Although small, the village has several distinctive features: a thermal spa, Vrdnik-Ravanica monastery from the 16th century, former coal mine with steam power plant built in 1911,
 but destroyed during NATO bombing of Yugoslavia in 1999, and a ruined castle, known as Castellum Rednek or Vrdnička kula (Tower of Vrdnik).

Geography
Vrdnik is placed near the heart of Fruška Gora, in a valley surrounded by its slopes, at elevation of 181–260 m and coordinates . The valley is formed by three creeks named Dubočaš, Morintov potok and Veliki potok. Most houses are built in lines (colonies) along steep streets leading uphill from the town center.

History
9th century BC graves of Bosut culture were found in Vrdnik.

Tower of Vrdnik is significant historical monument, whose basements date from the Roman period. The tower's builder supposedly was Roman emperor Probus in 287 During the reign of the Kingdom of Hungary, a new fortress was built in the 14th century on its remains, of which only the today's tower remained. The Castellum Redneck, as it was called, was probably used for protection of Vrdnik and partly Sirmium (Sremska Mitrovica).

This first written data about Vrdnik fortress date from 1315, but they consistently reappeared only after 1702  The village developed along the nearby monastery, and the population consisted of emigrants from all sides who worked as serfs at the monastery's property. They lived at the settlement called Prnjavor which was separate from the Village.

The key year for the development of Vrdnik was 1804, when a brown coal mine was opened following the discovery of large deposits. For almost a century and a half, it was the key feature of the village's development.
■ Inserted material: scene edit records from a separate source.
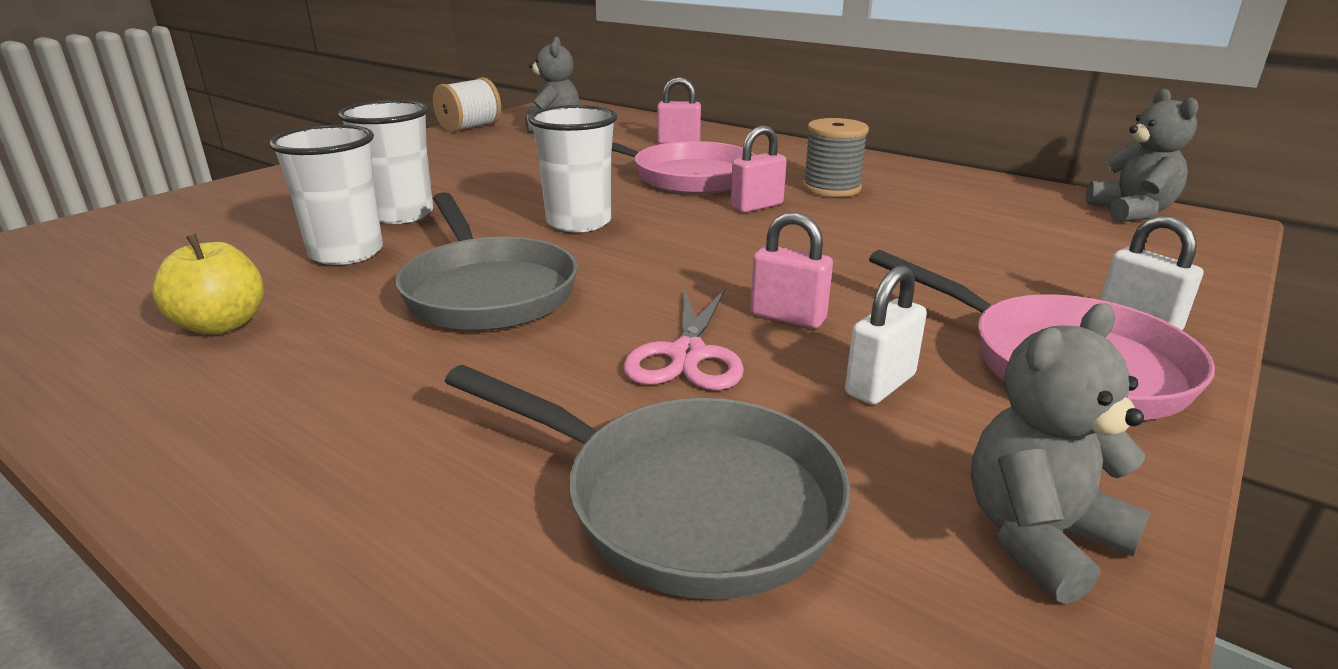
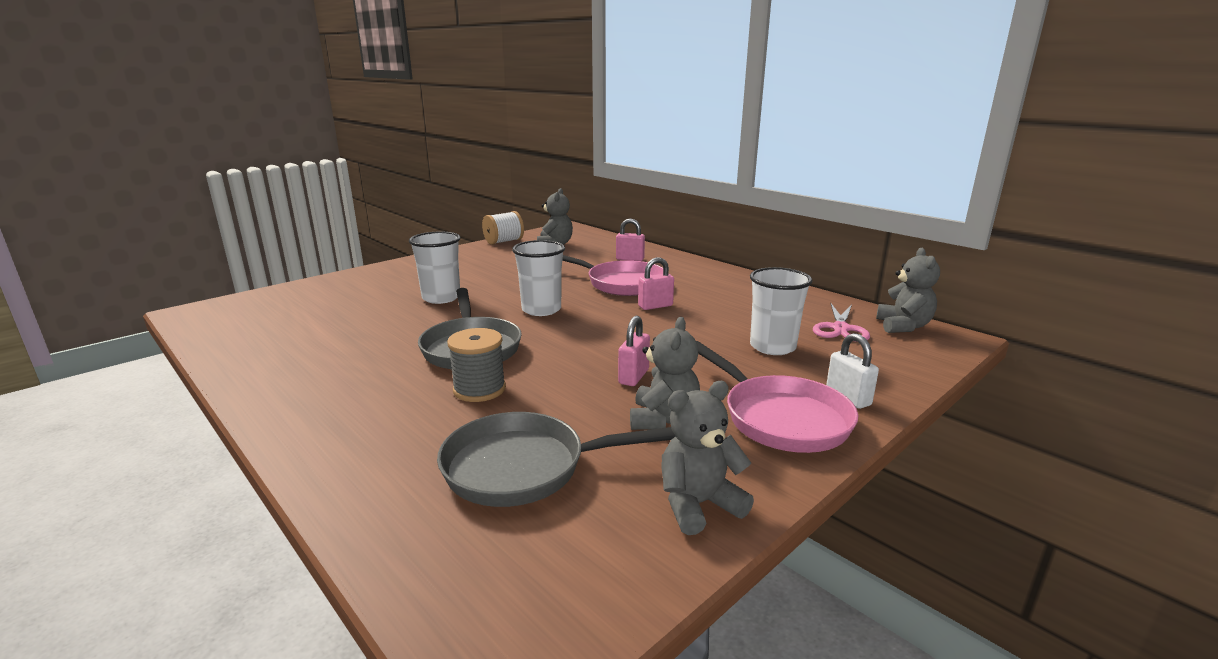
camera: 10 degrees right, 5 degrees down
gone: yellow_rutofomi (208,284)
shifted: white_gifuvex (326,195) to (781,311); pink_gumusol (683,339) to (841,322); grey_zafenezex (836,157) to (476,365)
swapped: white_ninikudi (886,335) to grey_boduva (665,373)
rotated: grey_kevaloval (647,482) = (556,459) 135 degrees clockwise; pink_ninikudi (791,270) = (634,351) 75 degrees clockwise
Miners from entire Habsburg monarchy settled in the town, forming new parts of the settlement, first of which is now known as the Old Colony (Stara Kolonija). Lipovac developed next, along the road to village and monastery Jazak. The smallest part is New Colony, raised between 1890 and 1908 and lies at the western part of the town. The part named "Clerk's line" (Činovnički red) was apparently housed by clerks from the mine and administration.

The mine was closed in 1968 because deposits were largely exhausted, and coal exploitation became unviable. The village's population is in a decay since.

Recent developments
The traces of mine exploitation are still present all over the village, like entries to the shafts (Barbara, Gustav, Južno pomoćno, Zora, Glavno) and a number of buildings. The "Miners' house" is scheduled for transformation into an ethno-tourist attraction.

After the mine's closure, most of the population turned back to agriculture. For its favorable geographic position, the area of Vrdnik is suitable for winemaking.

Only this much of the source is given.